▸ **READING TEXT**
Accordingly, one example of selecting an information fusion approach based on pedigree can include the selection of either asymmetric fusion for constrained datasets or symmetric fusion for unconstrained datasets. Another example can be based on the existence of a distributed environment, where there is no common server. Under these circumstances, access to full datasets might not be possible, but analytical results based on those datasets might be available. Situations like this preclude the implementation of data fusion processes and might arise between two entities who are unwilling to share data, but are willing to share results. Results-oriented fusion algorithms (e.g., decision fusion) are, therefore, the appropriate fusion approaches. In yet another example, the level and nature of missing data in the source datasets may suggest an information fusion approach involving either data fusion processes, wherein the missing data is first imputed, or decision fusion processes, if imputation is not possible. Exemplary imputation can comprise substituting missing data with estimates using information from other datasets.
In another embodiment, the criterion for selection of information fusion approaches can be based on the similarity of the various sets of data to be fused. For example, regarding algorithms classified under symmetric fusion, when the datasets are alike, data fusion processes can be preferred as they take all the data into account. Decision fusion processes can be more suitable and computationally more efficient when the source datasets are very different. Feature fusion can require the ability to identify common features between the datasets. Intermediate integration can be simpler, however, it may require additional processing if the analytical tool to be applied does not support dissimilarity matrices as inputs.
In one embodiment, application of each of the selected information fusion approaches to sets of data can comprise traversing the taxonomy along a path of associated classes to a fusion implementation variant of a particular fusion algorithm and applying the implementation variant to the sets of data. Application of a plurality of information fusion approaches to the same sets of data can allow the different fusion approaches to be evaluated and compared in terms of their respective influence on the information fusion results.

▸ **GOAL A**
Turn the stretch of the rows from their start through the line containing "3: (69, 536)" into a Markdown table with columns n and Line, numbering each line and leaving out blank lines.

▸ **EXTRACTED RECORDS**

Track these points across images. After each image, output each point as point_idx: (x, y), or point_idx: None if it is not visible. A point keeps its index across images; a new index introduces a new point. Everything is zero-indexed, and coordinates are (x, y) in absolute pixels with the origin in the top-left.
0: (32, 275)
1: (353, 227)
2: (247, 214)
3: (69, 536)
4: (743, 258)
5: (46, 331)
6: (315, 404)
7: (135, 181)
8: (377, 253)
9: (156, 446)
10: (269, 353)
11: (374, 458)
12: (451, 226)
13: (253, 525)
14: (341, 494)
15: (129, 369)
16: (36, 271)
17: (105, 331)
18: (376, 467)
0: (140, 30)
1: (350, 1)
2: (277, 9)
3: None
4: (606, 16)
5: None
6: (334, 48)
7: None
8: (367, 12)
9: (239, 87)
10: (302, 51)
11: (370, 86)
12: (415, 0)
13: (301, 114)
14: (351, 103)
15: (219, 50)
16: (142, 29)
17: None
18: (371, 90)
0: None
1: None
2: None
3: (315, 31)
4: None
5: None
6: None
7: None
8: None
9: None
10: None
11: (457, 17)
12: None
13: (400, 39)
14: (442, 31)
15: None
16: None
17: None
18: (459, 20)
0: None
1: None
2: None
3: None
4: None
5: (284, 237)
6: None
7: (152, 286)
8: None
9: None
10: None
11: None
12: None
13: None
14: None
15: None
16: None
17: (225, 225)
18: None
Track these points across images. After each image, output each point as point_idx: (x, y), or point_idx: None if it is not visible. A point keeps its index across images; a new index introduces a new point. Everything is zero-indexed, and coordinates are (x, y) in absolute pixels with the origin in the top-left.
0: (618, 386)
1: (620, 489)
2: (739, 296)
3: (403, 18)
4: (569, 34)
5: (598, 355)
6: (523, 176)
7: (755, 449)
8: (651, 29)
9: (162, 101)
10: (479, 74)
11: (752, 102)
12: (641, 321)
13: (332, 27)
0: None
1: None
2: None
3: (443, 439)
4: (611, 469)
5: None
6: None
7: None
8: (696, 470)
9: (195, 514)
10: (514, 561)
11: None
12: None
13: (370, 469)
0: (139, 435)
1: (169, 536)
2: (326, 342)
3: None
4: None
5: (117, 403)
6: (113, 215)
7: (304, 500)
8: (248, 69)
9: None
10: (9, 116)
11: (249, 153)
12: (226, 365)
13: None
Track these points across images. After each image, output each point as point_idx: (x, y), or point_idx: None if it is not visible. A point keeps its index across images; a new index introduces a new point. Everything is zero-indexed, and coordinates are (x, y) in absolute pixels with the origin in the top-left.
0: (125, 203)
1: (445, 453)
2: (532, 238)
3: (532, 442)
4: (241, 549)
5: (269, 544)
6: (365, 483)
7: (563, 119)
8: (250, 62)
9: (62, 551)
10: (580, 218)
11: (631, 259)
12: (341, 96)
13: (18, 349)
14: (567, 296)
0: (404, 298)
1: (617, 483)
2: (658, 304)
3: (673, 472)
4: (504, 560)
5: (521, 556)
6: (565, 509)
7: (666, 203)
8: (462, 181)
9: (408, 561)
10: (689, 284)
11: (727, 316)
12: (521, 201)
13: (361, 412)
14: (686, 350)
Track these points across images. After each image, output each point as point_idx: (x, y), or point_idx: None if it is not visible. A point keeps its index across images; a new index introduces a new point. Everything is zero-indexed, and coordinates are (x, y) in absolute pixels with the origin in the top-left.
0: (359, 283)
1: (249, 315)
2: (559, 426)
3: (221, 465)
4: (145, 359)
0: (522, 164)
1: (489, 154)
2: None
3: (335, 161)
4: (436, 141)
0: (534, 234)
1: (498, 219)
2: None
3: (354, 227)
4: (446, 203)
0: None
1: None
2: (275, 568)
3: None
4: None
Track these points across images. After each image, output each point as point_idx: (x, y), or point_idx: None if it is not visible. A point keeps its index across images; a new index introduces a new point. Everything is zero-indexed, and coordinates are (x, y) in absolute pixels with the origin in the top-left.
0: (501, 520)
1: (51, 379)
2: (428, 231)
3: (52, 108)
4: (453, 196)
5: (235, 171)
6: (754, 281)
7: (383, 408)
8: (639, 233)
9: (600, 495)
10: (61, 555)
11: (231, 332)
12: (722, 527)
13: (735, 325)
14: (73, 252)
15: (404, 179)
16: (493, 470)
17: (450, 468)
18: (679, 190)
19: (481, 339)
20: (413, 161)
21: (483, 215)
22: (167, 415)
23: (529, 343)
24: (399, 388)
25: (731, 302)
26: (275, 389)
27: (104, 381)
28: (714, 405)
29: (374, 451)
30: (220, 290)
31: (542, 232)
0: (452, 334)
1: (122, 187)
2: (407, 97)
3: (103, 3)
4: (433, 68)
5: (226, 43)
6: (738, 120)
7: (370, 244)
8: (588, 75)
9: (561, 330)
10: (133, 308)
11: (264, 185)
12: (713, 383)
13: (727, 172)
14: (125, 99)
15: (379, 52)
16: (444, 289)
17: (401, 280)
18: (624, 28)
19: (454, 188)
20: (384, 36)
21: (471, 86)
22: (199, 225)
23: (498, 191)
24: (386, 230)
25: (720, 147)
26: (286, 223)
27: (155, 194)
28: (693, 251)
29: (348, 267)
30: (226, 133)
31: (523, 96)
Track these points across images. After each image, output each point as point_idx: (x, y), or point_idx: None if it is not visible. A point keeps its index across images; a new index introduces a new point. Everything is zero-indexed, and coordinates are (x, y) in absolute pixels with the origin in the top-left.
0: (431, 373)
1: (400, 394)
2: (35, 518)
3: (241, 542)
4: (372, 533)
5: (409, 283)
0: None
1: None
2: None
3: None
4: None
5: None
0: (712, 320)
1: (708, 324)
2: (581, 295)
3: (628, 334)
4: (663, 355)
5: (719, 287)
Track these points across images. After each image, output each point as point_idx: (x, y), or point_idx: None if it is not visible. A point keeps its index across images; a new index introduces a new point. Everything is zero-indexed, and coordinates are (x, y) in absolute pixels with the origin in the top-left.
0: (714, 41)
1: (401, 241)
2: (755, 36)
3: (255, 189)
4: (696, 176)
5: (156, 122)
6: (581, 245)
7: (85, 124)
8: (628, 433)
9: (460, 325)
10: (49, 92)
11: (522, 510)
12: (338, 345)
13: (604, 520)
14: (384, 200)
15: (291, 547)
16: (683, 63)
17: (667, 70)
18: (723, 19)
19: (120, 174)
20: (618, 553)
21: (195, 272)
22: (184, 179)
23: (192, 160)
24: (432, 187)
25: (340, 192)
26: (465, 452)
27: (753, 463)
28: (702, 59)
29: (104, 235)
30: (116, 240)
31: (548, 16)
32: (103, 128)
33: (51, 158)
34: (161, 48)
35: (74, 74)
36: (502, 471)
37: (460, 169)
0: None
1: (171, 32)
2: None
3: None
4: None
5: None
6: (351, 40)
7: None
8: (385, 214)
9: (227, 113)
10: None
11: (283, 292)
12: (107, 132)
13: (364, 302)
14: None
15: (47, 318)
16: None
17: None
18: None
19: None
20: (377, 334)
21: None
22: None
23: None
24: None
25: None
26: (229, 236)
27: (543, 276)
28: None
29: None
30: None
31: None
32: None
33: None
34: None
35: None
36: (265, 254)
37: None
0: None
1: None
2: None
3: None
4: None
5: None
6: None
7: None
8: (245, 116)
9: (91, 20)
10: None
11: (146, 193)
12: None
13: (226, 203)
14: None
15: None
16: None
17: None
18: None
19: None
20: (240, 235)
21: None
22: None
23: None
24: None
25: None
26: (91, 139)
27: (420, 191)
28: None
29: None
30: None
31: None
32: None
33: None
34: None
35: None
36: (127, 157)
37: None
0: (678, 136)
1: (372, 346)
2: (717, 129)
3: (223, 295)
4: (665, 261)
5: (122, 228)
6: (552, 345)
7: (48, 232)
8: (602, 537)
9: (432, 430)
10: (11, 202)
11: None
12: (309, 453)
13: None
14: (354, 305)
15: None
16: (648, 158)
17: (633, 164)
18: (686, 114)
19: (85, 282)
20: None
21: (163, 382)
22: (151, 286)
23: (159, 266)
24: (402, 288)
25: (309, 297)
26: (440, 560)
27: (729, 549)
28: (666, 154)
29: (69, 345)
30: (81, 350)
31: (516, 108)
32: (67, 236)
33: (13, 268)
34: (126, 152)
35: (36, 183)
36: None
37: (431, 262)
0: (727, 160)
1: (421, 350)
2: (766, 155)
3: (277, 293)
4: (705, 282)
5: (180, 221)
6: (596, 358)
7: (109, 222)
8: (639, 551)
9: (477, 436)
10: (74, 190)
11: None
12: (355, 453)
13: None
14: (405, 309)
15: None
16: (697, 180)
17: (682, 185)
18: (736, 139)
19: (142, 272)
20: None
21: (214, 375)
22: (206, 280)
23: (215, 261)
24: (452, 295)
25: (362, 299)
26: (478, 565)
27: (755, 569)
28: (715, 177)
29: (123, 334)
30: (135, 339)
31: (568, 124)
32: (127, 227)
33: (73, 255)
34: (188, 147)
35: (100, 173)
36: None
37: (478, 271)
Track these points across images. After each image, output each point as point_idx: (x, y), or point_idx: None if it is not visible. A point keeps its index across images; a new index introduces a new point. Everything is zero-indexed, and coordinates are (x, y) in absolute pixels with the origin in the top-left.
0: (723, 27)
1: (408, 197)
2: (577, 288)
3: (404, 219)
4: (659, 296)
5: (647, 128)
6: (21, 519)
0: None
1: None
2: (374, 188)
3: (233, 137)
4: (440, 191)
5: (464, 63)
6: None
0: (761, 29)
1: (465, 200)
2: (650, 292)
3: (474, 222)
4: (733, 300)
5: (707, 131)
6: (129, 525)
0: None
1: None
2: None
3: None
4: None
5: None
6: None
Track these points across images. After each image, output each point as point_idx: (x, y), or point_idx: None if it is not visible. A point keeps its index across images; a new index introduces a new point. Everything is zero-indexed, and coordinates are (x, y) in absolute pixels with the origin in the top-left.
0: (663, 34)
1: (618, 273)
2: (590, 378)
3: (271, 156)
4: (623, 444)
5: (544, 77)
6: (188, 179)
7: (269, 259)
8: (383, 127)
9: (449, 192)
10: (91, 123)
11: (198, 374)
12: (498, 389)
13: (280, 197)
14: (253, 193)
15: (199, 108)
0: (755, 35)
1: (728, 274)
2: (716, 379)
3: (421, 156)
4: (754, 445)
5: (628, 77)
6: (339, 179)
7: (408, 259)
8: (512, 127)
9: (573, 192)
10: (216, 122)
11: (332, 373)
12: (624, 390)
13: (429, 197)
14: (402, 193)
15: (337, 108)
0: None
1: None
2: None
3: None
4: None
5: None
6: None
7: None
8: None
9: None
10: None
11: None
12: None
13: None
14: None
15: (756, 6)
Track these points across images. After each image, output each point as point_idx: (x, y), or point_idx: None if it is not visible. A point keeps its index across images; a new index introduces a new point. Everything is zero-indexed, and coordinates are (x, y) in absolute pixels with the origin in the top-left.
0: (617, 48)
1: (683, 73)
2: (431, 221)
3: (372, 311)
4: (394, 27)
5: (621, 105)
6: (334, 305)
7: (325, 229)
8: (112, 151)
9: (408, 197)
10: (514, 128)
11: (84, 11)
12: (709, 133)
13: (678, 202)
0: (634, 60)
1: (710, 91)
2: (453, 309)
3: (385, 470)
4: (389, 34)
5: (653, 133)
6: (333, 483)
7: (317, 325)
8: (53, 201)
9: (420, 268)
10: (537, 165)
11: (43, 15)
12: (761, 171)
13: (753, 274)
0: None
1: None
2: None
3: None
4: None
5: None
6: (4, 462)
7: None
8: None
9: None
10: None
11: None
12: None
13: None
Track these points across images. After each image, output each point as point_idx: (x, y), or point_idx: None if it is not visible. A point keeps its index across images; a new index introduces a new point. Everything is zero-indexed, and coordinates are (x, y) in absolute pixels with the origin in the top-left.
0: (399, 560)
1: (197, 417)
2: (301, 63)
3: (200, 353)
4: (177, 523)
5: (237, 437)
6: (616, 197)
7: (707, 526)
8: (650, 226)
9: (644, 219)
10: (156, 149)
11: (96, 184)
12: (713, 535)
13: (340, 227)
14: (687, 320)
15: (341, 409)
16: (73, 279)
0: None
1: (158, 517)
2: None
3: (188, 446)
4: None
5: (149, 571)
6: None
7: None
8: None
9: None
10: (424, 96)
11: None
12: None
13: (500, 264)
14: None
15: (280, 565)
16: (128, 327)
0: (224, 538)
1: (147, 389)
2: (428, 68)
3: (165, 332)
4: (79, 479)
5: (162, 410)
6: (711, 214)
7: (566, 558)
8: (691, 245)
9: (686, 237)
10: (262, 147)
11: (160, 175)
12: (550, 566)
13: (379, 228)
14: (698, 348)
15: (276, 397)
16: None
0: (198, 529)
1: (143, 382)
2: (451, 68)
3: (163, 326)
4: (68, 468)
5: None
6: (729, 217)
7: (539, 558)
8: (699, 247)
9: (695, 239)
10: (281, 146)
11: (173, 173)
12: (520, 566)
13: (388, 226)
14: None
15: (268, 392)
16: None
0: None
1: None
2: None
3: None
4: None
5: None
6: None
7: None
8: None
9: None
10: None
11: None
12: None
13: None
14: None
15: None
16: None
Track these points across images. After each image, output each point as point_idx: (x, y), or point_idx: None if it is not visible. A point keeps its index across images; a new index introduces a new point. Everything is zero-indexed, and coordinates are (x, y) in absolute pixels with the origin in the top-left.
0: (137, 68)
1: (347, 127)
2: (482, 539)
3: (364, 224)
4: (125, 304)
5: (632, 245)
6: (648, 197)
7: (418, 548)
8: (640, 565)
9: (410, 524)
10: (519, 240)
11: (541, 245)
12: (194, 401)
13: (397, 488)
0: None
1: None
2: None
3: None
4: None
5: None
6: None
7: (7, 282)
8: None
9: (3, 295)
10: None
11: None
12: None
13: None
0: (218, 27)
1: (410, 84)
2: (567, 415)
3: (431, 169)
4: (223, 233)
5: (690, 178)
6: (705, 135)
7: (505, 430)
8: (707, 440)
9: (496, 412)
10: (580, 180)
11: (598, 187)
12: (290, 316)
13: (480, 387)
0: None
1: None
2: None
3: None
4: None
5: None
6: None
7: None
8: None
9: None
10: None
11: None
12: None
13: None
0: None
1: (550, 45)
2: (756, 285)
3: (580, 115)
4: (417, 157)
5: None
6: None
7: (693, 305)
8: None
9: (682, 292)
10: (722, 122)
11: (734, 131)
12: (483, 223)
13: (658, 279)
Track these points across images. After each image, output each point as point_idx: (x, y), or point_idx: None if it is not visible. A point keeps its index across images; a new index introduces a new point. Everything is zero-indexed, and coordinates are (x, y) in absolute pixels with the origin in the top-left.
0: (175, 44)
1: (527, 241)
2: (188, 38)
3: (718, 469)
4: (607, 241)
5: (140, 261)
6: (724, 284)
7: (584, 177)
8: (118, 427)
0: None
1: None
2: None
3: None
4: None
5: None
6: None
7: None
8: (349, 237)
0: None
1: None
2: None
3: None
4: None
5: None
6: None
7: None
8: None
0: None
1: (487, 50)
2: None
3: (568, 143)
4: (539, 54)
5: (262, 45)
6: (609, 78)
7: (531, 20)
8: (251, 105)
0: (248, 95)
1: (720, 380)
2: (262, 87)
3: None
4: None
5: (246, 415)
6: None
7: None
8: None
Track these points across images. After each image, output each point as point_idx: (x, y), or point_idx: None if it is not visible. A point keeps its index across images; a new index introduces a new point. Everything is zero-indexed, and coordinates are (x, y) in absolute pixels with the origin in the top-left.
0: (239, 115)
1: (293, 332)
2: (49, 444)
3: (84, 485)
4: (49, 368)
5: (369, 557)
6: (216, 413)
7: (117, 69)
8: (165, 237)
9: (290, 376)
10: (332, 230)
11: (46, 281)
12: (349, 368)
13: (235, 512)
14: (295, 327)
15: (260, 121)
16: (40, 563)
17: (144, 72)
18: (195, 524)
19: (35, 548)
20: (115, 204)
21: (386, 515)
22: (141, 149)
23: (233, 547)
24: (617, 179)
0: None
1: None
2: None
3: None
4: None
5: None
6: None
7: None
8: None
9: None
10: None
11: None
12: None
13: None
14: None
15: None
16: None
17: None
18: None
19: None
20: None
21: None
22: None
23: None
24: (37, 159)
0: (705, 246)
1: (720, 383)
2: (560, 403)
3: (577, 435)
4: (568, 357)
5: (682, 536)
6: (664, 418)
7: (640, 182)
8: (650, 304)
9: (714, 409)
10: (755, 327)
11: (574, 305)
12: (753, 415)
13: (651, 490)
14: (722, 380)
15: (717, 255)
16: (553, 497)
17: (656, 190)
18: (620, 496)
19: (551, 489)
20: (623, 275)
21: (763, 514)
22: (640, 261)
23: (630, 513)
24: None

▸ **GOAL B**
Carry on the text about selecting and applying information fusion approaches, beginning after its last sentence.

▸ **TASK RESULT A**
| n | Line |
|---|---|
| 1 | Track these points across images. After each image, output each point as point_idx: (x, y), or point_idx: None if it is not visible. A point keeps its index across images; a new index introduces a new point. Everything is zero-indexed, and coordinates are (x, y) in absolute pixels with the origin in the top-left. |
| 2 | 0: (32, 275) |
| 3 | 1: (353, 227) |
| 4 | 2: (247, 214) |
| 5 | 3: (69, 536) |

▸ **TASK RESULT B**
In some embodiments, a single information fusion approach can be evaluated in terms of the impact that the degree of application has on the fusion results. For example, when employing a fusion algorithm that is associated with asymmetric fusion processes, various degrees of enrichment of one dataset with another using a single algorithm can be compared one with another. Similarly, when employing a particular fusion algorithm that is associated with symmetric fusion processes, various degrees of mixing at least two datasets using a single algorithm can be compared one with another. Exemplary control of the degrees of enrichment and/or mixing can be provided, as described elsewhere herein, by an enrichment parameter, η, applied to one or more analytical operators or to at least one of the sets of data.
Reasoning about a particular set of competing information fusion approaches can comprise understanding and comparing one with another, and selecting an appropriate approach to apply. When a gold standard solution exists (e.g. supervised learning setting), the selection of an optimal fusion approach may essentially be based on the approach's performance. Other factors such as the robustness of the impact of a fusion approach may also play a role in the decision. Without a gold standard, the impact becomes a dominant selection factor. The type and availability of impact assessment tools depend on the analysis under consideration and the symmetry of the fusion strategies. Exemplary impact measures can include, but are not limited to individual and global changes of signature locations and individual and global changes in cluster memberships.
In one embodiment, with regard to asymmetric fusion processes, optimal fusion and/or enrichment can be described in the context of clustering applications. The measure of the impact can depend, at least in part, on the enrichment parameter, η, and the assessments can automatically update when η changes values. For example, the impact of a particular enrichment can be measured both before and after having clustered the enriched datasets. If before clustering, the impact can be assessed by measuring the displacement of the datasets generated by the enrichment (i.e. by comparing α=α.sup.+(β, 0) and α.sup.+(β, η)). The comparison can be done at the individual level to understand the local impact of the enrichment and at the global level, based on all datasets, when comparing different fusion approaches. An exemplary global displacement measure considers the relative changes in pairwise distances between signatures, and is given by
GD(η)=(Σk>1|d(αk,α1)-d(α.sub- .k.sup.+(β,η),α1.sup.+(β,η))|)/Σk&- gt;1d(αk,α1)
where d is any suitable distance measure in A.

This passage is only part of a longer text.